There are some advantages to this study. First, it is the most recent meta-analysis assessing the connection between statin treatment and tumor risk. To summarize overall effect sizes and to ensure that the greatest available evidence was obtained via meta-analysis methods, we included only RCTs. Second, the sample size of the meta-analysis was substantial, and through analysis, the RCTs included in this study were of high quality. Third, as we accounted for potential confounders in estimating the pooled summary size, statin-related factors could be identified as a single variable affecting cancer in our study. In addition, heterogeneity among the studies incorporated into the analysis was low, and publication bias across studies was relatively small, suggesting that the conclusions drawn from the studies are highly credible.

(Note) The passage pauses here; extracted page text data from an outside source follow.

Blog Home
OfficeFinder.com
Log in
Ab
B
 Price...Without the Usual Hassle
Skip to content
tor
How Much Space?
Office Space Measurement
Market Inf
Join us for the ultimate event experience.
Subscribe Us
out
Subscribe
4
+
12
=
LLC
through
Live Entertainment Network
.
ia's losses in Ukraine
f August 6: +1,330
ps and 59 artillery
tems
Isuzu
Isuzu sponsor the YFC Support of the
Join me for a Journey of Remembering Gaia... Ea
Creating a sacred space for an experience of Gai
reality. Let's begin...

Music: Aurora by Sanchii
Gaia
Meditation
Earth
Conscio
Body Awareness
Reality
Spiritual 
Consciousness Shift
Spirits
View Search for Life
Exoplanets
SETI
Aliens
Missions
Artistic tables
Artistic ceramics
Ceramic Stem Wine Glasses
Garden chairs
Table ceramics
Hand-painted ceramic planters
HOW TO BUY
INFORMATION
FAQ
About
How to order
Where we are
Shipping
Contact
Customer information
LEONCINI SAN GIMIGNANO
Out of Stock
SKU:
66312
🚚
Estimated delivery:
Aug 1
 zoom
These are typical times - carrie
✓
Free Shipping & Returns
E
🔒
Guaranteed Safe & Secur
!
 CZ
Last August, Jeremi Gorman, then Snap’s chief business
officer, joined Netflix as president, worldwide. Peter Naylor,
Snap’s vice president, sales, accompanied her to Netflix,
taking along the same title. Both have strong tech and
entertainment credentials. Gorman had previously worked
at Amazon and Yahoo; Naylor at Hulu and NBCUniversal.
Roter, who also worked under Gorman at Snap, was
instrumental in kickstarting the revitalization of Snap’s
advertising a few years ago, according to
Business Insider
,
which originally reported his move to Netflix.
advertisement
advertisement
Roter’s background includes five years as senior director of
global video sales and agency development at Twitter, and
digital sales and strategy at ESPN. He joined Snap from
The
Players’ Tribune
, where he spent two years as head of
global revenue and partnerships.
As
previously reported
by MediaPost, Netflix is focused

In addition to the data analysis, we have summarized some of the relevant basic research to further demonstrate the relationship between statin treatment and tumors, which may provide some clues and ideas for future research.

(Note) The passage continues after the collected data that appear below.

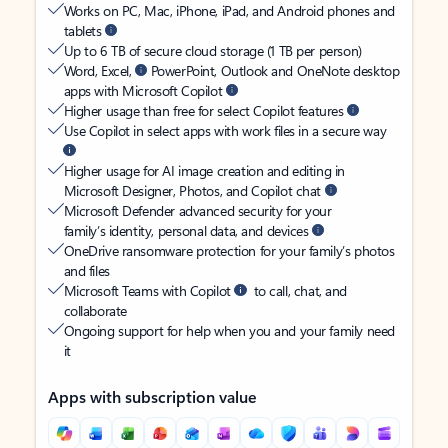
Works on PC, Mac, iPhone, iPad, and Android phones and
tablets
Up to 6 TB of secure cloud storage (1 TB per person)
Word, Excel,
PowerPoint, Outlook and OneNote desktop
apps with Microsoft Copilot
Higher usage than free for select Copilot features
Use Copilot in select apps with work files in a secure way
Higher usage for AI image creation and editing in
Microsoft Designer, Photos, and Copilot chat
Microsoft Defender advanced security for your
family’s identity, personal data, and devices
OneDrive ransomware protection for your family’s photos
and files
Microsoft Teams with Copilot
to call, chat, and
collaborate
Ongoing support for help when you and your family need
it
Apps with subscription value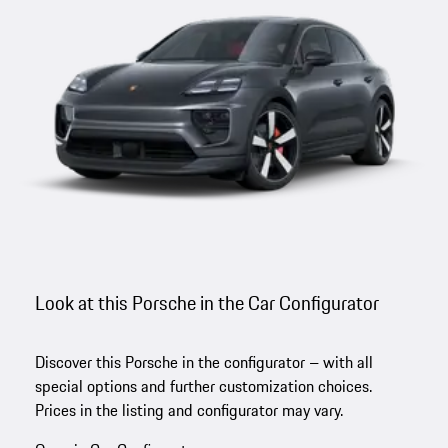
Look at this Porsche in the Car Configurator
Discover this Porsche in the configurator – with all
special options and further customization choices.
Prices in the listing and configurator may vary.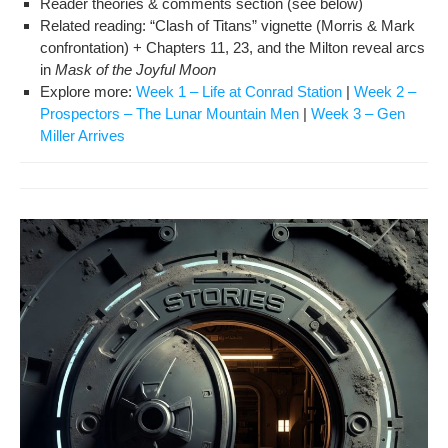
Read­er the­o­ries & com­ments sec­tion (see below)
Relat­ed read­ing: “Clash of Titans” vignette (Mor­ris & Mark
con­fronta­tion) + Chap­ters 11, 23, and the Mil­ton reveal arcs
in
Mask of the Joy­ful Moon
Explore more:
Week 1 – Life at Con­rad Sta­tion
|
Week 2 –
Prospec­tors – The Lunar Moun­tain Men
|
Week 3 – Gen
Miller Arrives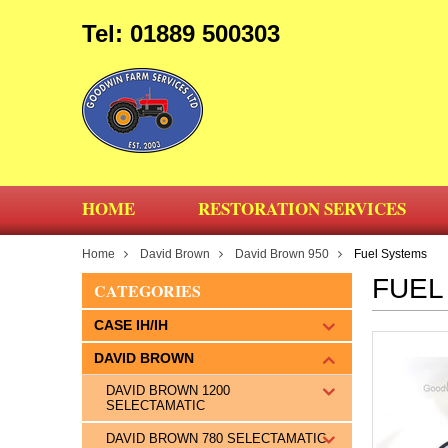
Tel: 01889 500303
HOME
RESTORATION SERVICES
Home
David Brown
David Brown 950
Fuel Systems
FUEL
CATEGORIES
CASE IH/IH
DAVID BROWN
DAVID BROWN 1200
SELECTAMATIC
DAVID BROWN 780 SELECTAMATIC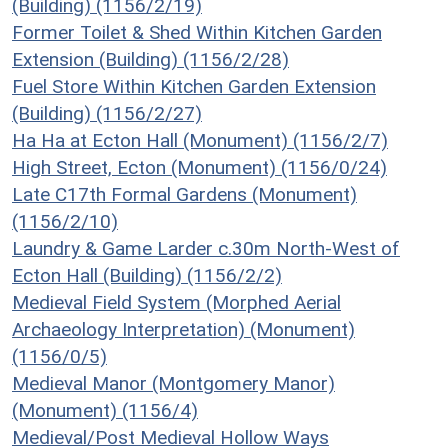
(Building) (1156/2/19)
Former Toilet & Shed Within Kitchen Garden
Extension (Building) (1156/2/28)
Fuel Store Within Kitchen Garden Extension
(Building) (1156/2/27)
Ha Ha at Ecton Hall (Monument) (1156/2/7)
High Street, Ecton (Monument) (1156/0/24)
Late C17th Formal Gardens (Monument)
(1156/2/10)
Laundry & Game Larder c.30m North-West of
Ecton Hall (Building) (1156/2/2)
Medieval Field System (Morphed Aerial
Archaeology Interpretation) (Monument)
(1156/0/5)
Medieval Manor (Montgomery Manor)
(Monument) (1156/4)
Medieval/Post Medieval Hollow Ways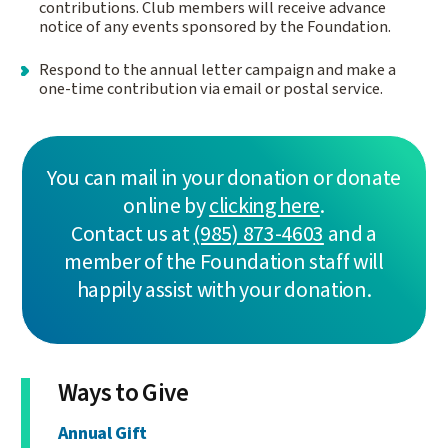
contributions. Club members will receive advance
notice of any events sponsored by the Foundation.
Respond to the annual letter campaign and make a
one-time contribution via email or postal service.
You can mail in your donation or donate
online by
clicking here
.
Contact us at
(985) 873-4603
and a
member of the Foundation staff will
happily assist with your donation.
Ways to Give
Annual Gift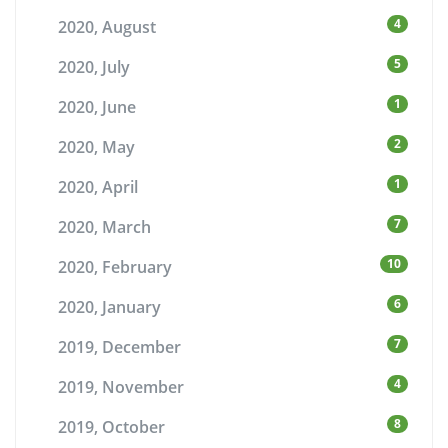
4
2020, August
5
2020, July
1
2020, June
2
2020, May
1
2020, April
7
2020, March
10
2020, February
6
2020, January
7
2019, December
4
2019, November
8
2019, October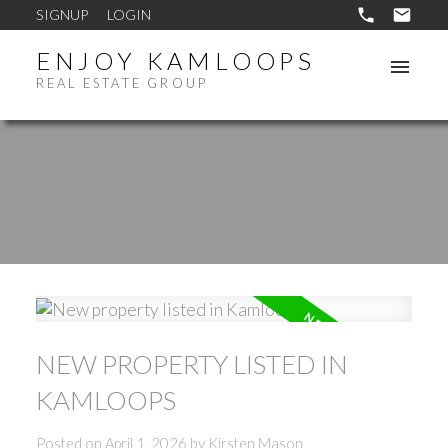
SIGNUP
LOGIN
ENJOY KAMLOOPS
REAL ESTATE GROUP
NEW PROPERTY LISTED IN
KAMLOOPS
Posted on
April 1, 2026
by
Kirsten Mason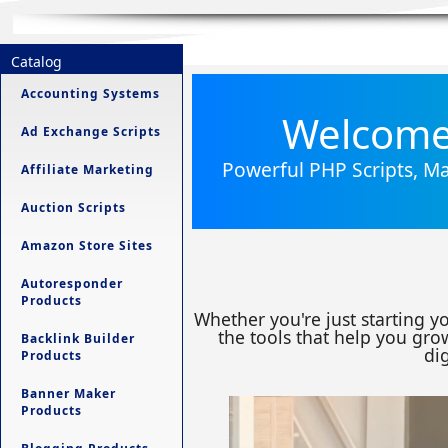
Catalog
Accounting Systems
Welcome 
Ad Exchange Scripts
Powerful PHP Scripts, Ma
Affiliate Marketing
Auction Scripts
Amazon Store Sites
Autoresponder
Products
Whether you're just starting y
the tools that help you grow
Backlink Builder
dig
Products
Banner Maker
Products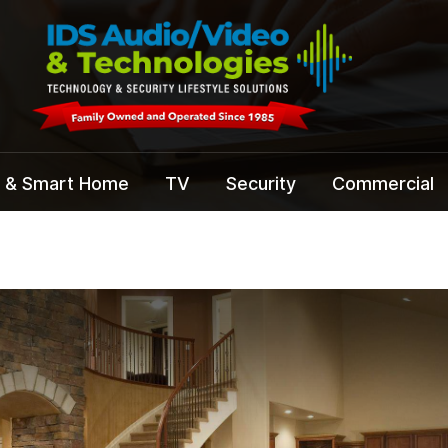
 & Smart Home
TV
Security
Commercial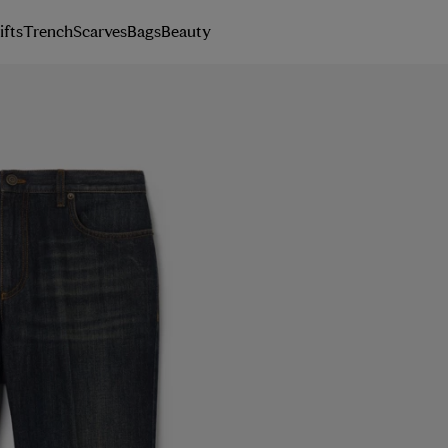
ifts
Trench
Scarves
Bags
Beauty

This study also has several limitations. First, there is limited information about the types and indications of statins; therefore, we cannot summarize effect sizes based on dose and individual statin types. Second, some RCTs have population limitations, such as the study by Beishuizen and his colleagues that limited the inclusion of the population to people with diabetes, which differs from most of the studies and may result in some bias. Third, although the overall sample we included in the study was large, with relatively high overall tumor incidence and mortality rates, the small sample sizes for analysis of individual specific tumors made it challenging to derive statistically representative results. In addition, the types of statins used in the RCTs we included were different, as were the doses. In clinical practice, different statins have the same efficacy at different dosages, so it is difficult to compare and analyze them purely on the basis of dosage figures. In addition, we cannot rule out that some RCTs do not publish negative results on cancer mortality, which may be a source of publication bias. In future studies, all possible risk factors should be considered, and combined effect sizes should be used to demonstrate a closer connection between statin therapy and cancer risk.

Conclusion

In summary, our analysis suggests that taking statins to prevent or treat cardiovascular events does not decrease cancer incidence and mortality. Therefore, statins have no protective effect against cancer. However, we have found that statins do not increase cancer risk, so there is no need to worry about an elevated risk of cancer when using them. Studies containing more patients over extended periods are needed to validate our findings further.